Inside the webchats the US hopes will get Assange behind bars

It was the most dramatic moment of the weeks-long trial in 2013 in which whistleblower Chelsea Manning was prosecuted for a historic leak of state secrets.

She was facing court martial for having electronically transferred a mind-boggling 250,000 US state department cables, almost half a million war-logs from Iraq and Afghanistan and a video of a US helicopter attack on civilians in Baghdad, to Julian Assange of WikiLeaks.

Manning, dressed in US military uniform and presenting as the male gender of her birth (she later transitioned as a woman), took the witness stand at Fort Meade military base in Maryland. Clutching 35 pages of personal statement, she began to read to a rapt courtroom.

She began by describing her deployment as an intelligence analyst in late 2009 to a military base outside Baghdad. She related pouring over vast amounts of secret data, and how, over time, she became disturbed by the US obsession with killing targets rather than the wider goals of peace and stability.

Manning went on to tell the court that in February 2010 she began talking through a secure online chat log to an individual with WikiLeaks going by the handle “Ox”. The reference will probably prove central to the prosecution case now being compiled against the WikiLeaks founder: the US government argues that the mysterious “Ox” was Assange, and that he actively conspired with Manning to steal US state secrets.

In the indictment released on Thursday, prosecutors accuse Assange of entering into a conspiracy with Manning through the webchats to “collaborate on the acquisition and dissemination of the classified records”.

Against that argument, WikiLeaks and a raft of prominent legal scholars argue that the relationship between him and Manning was purely that of a journalist and his source. A strong defense is certain to be mounted on Assange’s behalf under the first amendment of the US constitution that protects freedom of publication and dissemination of information to the public.

The lengths to which the US government is prepared to go to nail Assange for the 2010 leaks is now becoming clear. Not only have extradition proceedings been instigated against Assange, but Manning herself is back behind bars, having refused to testify before the US grand jury investigating WikiLeaks. She was recently subjected to a spell in solitary confinement at William G Truesdale adult detention center, in Alexandria, Virginia.

As the case thickens, the spotlight is likely to fall increasingly on those internet communications between Ox and his source. In her statement to the court martial, Manning said: “At first our conversations were general in nature, but over time as our conversation progressed, I assessed this individual to be an important part of” WikiLeaks.

In the webchats, Ox also went under the pseudonym “pressassociation”. Manning called him “Nathaniel Frank”, after the author of a book she had been reading.

“Over the next few months, I stayed in frequent contact with Nathaniel,” she said in her statement. “We conversed on nearly a daily basis and I felt that we were developing a friendship.”

But she noted acerbically that “in retrospect these dynamics were artificial and were valued more by myself than Nathaniel”.

Prosecutors seek to show that Assange’s conversations with Manning went beyond the activities of a journalist talking to a source and crossed the line into criminal conspiracy.
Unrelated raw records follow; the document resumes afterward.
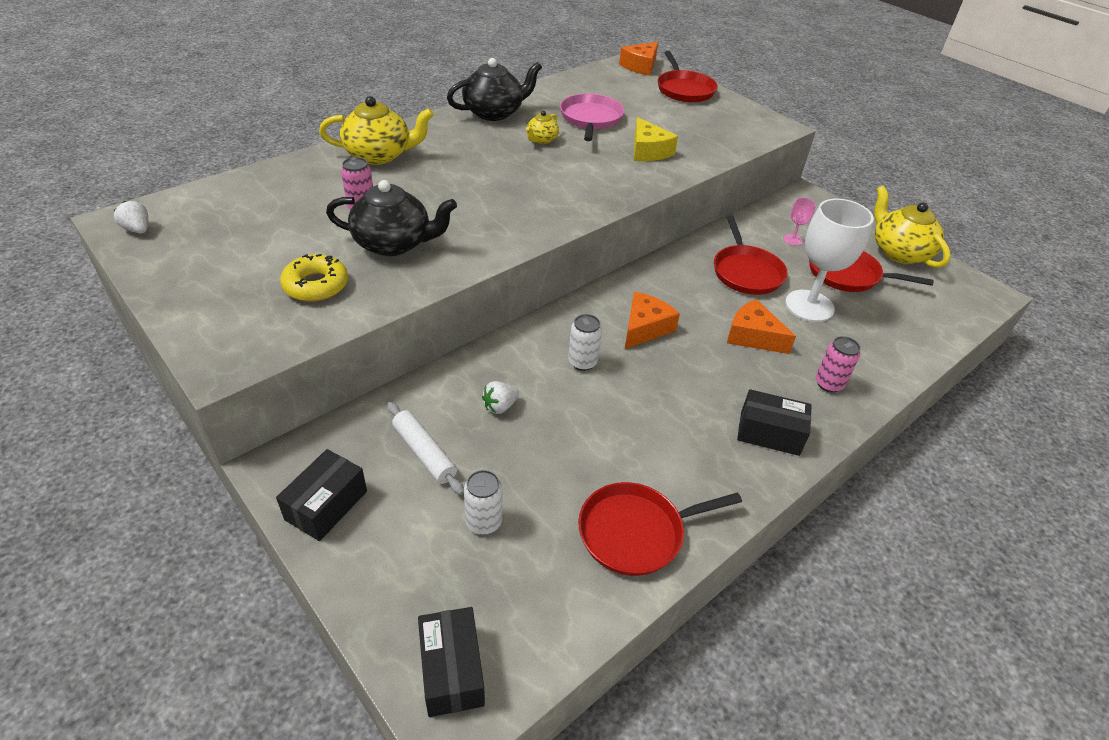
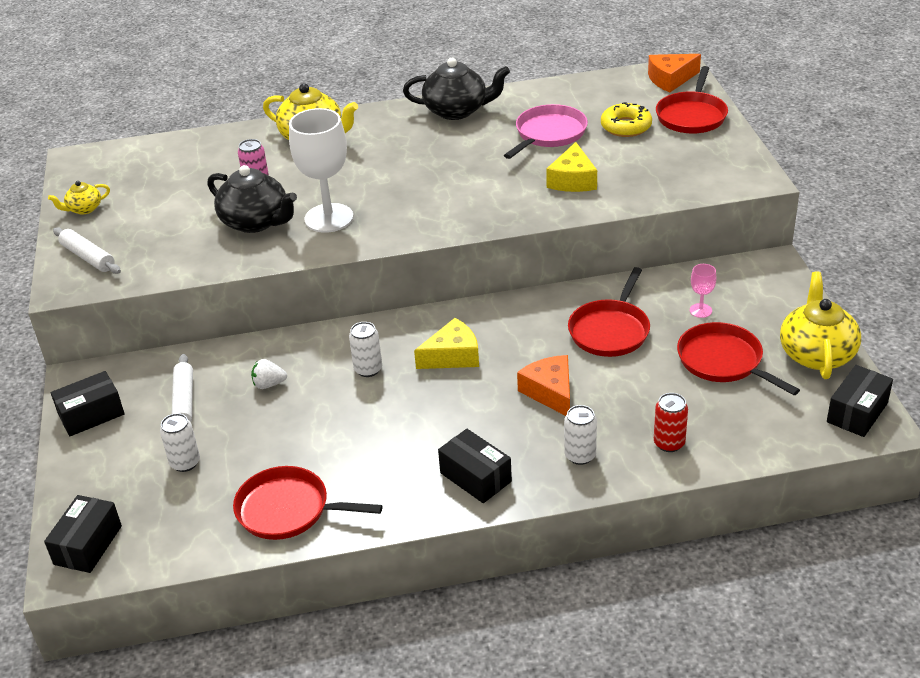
camera: 35 degrees right, 5 degrees down
white strawberry [114,201,148,233] -> none
yellow donut [280,254,348,302] -> yellow donut moved to [601,102,652,137]
yellow teapot [526,111,559,144] -> yellow teapot moved to [48,181,110,215]
orange cheese [625,292,680,349] -> yellow cheese [414,318,479,369]
white goblet [785,199,874,322] -> white goblet moved to [289,108,353,233]
pink can [816,336,860,393] -> white can [564,405,597,465]
none -> white rolling pin [53,227,121,274]
none -> red can [654,393,688,452]
none -> black box [827,365,893,437]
They allege the WikiLeaks founder helped Manning crack a password that would allow the soldier to gain access to secret military databases using a false username.

The charges also allege that Assange took steps to hide the identity of Manning as the source of the leak and to “encourage Manning to provide information and records from departments and agencies of the United States”.

In a phrase that is likely to form a significant part of any eventual trial should Assange be successfully extradited, the prosecutors quote a web conversation from March 2010. The army private, under the handle “dawgnetwork”, said: “After this upload, that’s all I really have got left.”

Assange, as “pressassociation”, replied: “Curious eyes never run dry in my experience.”

The indictment also points to Assange discussing with Manning the value of the files on detainees in Guantanamo Bay that the soldier later downloaded to WikiLeaks. Manning referred to that conversation about the files, known as detainee assessment briefs (DABs), during her court martial statement.

“During my conversation with Nathaniel, I asked him if he thought the DABs were of any use to anyone. Nathaniel indicated, although he did not believe that they were of political significance, he did believe that they could be used to merge into the general historical account of what occurred at Guantanamo.”

Manning added: “After this discussion, I decided to download the data.”